The paper is a theoretical exercise making a simple point: tropical populations that migrate to maintain their temperature will have to move much further that their counterparts in middle latitudes. This results from well established atmospheric physics that aren't focused on by the researchers who usually think about climate change and migration. One reason this result is interesting is that, in a sense, the physics of the tropical atmosphere "amplify" the impact of warming (at least in this dimension) so that even small climate changes can produce really large population displacements in the tropics (theoretically).

Here's the abstract:
Evidence increasingly suggests that as climate warms, some plant, animal, and human populations may move to preserve their environmental temperature. The distances they must travel to do this depends on how much cooler nearby surfaces temperatures are. Because large-scale atmospheric dynamics constrain surface temperatures to be nearly uniform near the equator, these displacements can grow to extreme distances in the tropics, even under relatively mild warming scenarios.  Here we show that in order to preserve their annual mean temperatures, tropical populations must travel distances greater than 1000 km over less than a century if global mean temperature rises by 2C over the same period.
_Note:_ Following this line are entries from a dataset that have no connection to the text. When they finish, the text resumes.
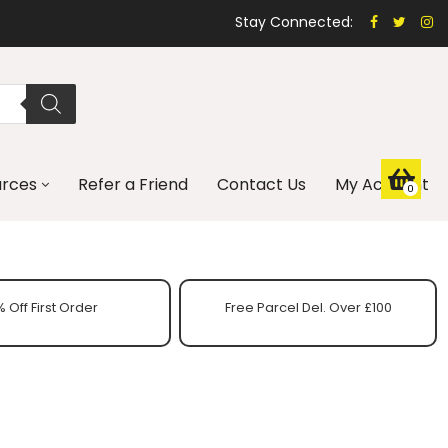
Stay Connected:
urces
Refer a Friend
Contact Us
My Account
0
 Off First Order
Free Parcel Del. Over £100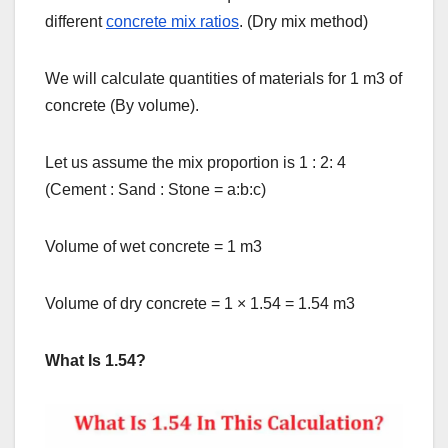
different
concrete mix ratios
. (Dry mix method)
We will calculate quantities of materials for 1 m3 of
concrete (By volume).
Let us assume the mix proportion is 1 : 2: 4
(Cement : Sand : Stone = a:b:c)
Volume of wet concrete = 1 m3
Volume of dry concrete = 1
×
1.54 = 1.54 m3
What Is 1.54?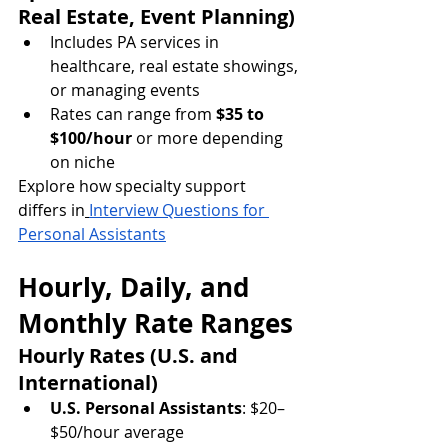
Real Estate, Event Planning)
Includes PA services in 
healthcare, real estate showings, 
or managing events
Rates can range from 
$35 to 
$100/hour
 or more depending 
on niche
Explore how specialty support 
differs in
Interview Questions for 
Personal Assistants
Hourly, Daily, and 
Monthly Rate Ranges
Hourly Rates (U.S. and 
International)
U.S. Personal Assistants
: $20–
$50/hour average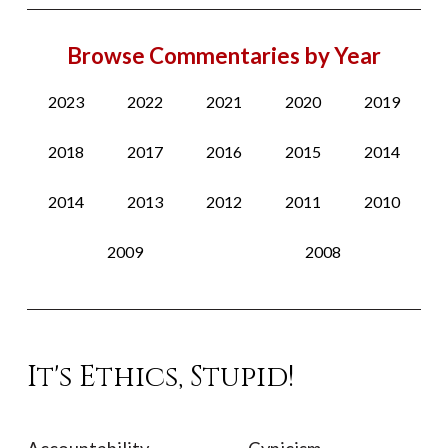
Browse Commentaries by Year
2023
2022
2021
2020
2019
2018
2017
2016
2015
2014
2014
2013
2012
2011
2010
2009
2008
It's Ethics, Stupid!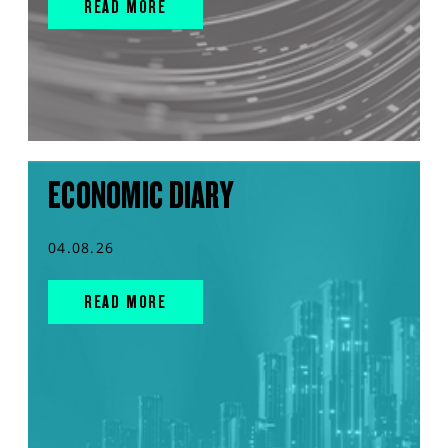
READ MORE
ECONOMIC DIARY
04.08.26
READ MORE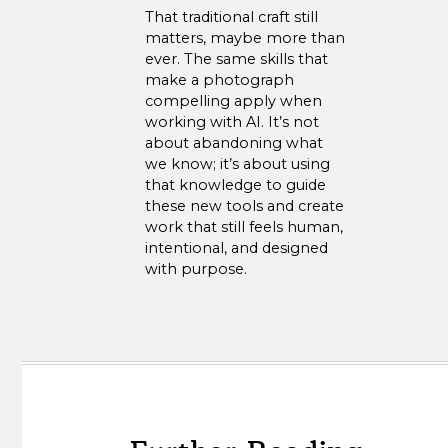
That traditional craft still
matters, maybe more than
ever. The same skills that
make a photograph
compelling apply when
working with AI. It’s not
about abandoning what
we know; it’s about using
that knowledge to guide
these new tools and create
work that still feels human,
intentional, and designed
with purpose.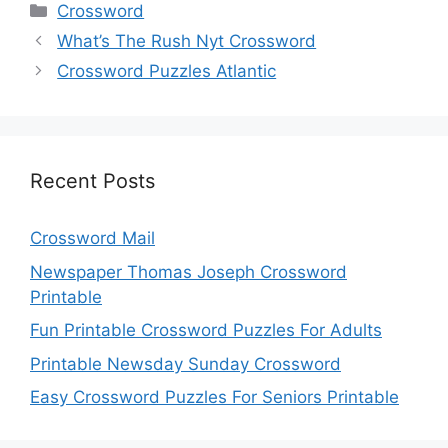
Categories
Crossword
What’s The Rush Nyt Crossword
Crossword Puzzles Atlantic
Recent Posts
Crossword Mail
Newspaper Thomas Joseph Crossword
Printable
Fun Printable Crossword Puzzles For Adults
Printable Newsday Sunday Crossword
Easy Crossword Puzzles For Seniors Printable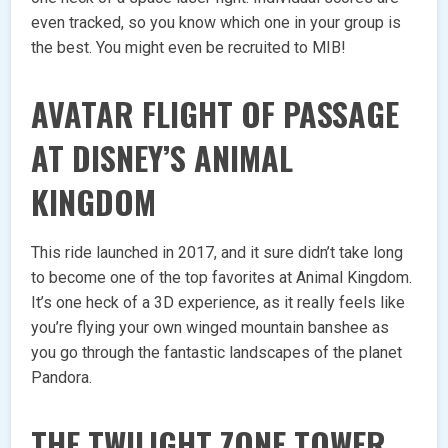
even tracked, so you know which one in your group is
the best. You might even be recruited to MIB!
AVATAR FLIGHT OF PASSAGE
AT DISNEY’S ANIMAL
KINGDOM
This ride launched in 2017, and it sure didn’t take long
to become one of the top favorites at Animal Kingdom.
It’s one heck of a 3D experience, as it really feels like
you’re flying your own winged mountain banshee as
you go through the fantastic landscapes of the planet
Pandora.
THE TWILIGHT ZONE TOWER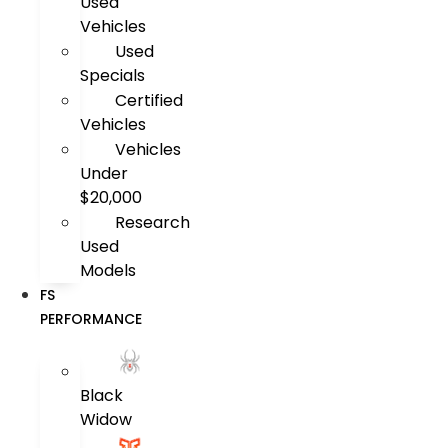
Used
Vehicles
Used
Specials
Certified
Vehicles
Vehicles
Under
$20,000
Research
Used
Models
FS
PERFORMANCE
Black
Widow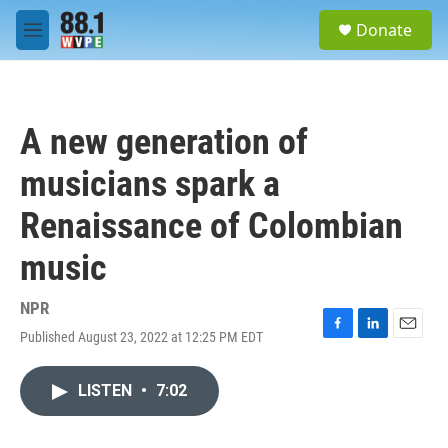
Skip to main content
S
Donate
e
M
a
e
r
n
c
u
h
A new generation of
u
e
musicians spark a
r
y
Renaissance of Colombian
music
NPR
Published August 23, 2022 at 12:25 PM EDT
F
L
E
a
i
m
c
n
a
LISTEN
•
7:02
e
k
i
b
e
l
o
d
The disproportionately rapid evacuation of the tropics under such a scenario causes migrants to concentrate in tropical margins and the subtropics, where population densities increase 300% or more. These results may have critical consequences for ecosystem and human wellbeing in tropical contexts where alternatives to geographic displacement are limited.
See my post here for a longer explanation of what's going on in the paper.

6.07.2016

Financial market response to extreme events indicating climatic change


My article "Financial market response to extreme events indicating climatic change" just came out in the "Health, Energy & Extreme Events in a Changing Climate" issue of the European Physics Journal: Special Topics:
A variety of recent extreme climatic events are considered to be strong evidence that the climate is warming, but these incremental advances in certainty often seem ignored by non-scientists. I identify two unusual types of events that are considered to be evidence of climate change, announcements by NASA that the global annual average temperature has set a new record, and the sudden collapse of major polar ice shelves, and then conduct an event study to test whether news of these events changes investors’ valuation of energy companies, a subset of firms whose future performance is closely tied to climate change. I find evidence that both classes of events have influenced energy stock prices since the 1990s, with record temperature announcements on average associated with negative returns and ice shelf collapses associated with positive returns. I identify a variety of plausible mechanisms that may be driving these differential responses, discuss implications for energy markets’ views on long-term regulatory risk, and conclude that investors not only pay attention to scientifically significant climate events, but discriminate between signals carrying different information about the nature of climatic change.
The paper is here, and note that the rest of the issue includes an overview of the climate and conflict literature by Sol, Marshall Burke, and Tamma Carleton, as well as Gordon McCord's article forecasting climate change's influence on malaria ecology.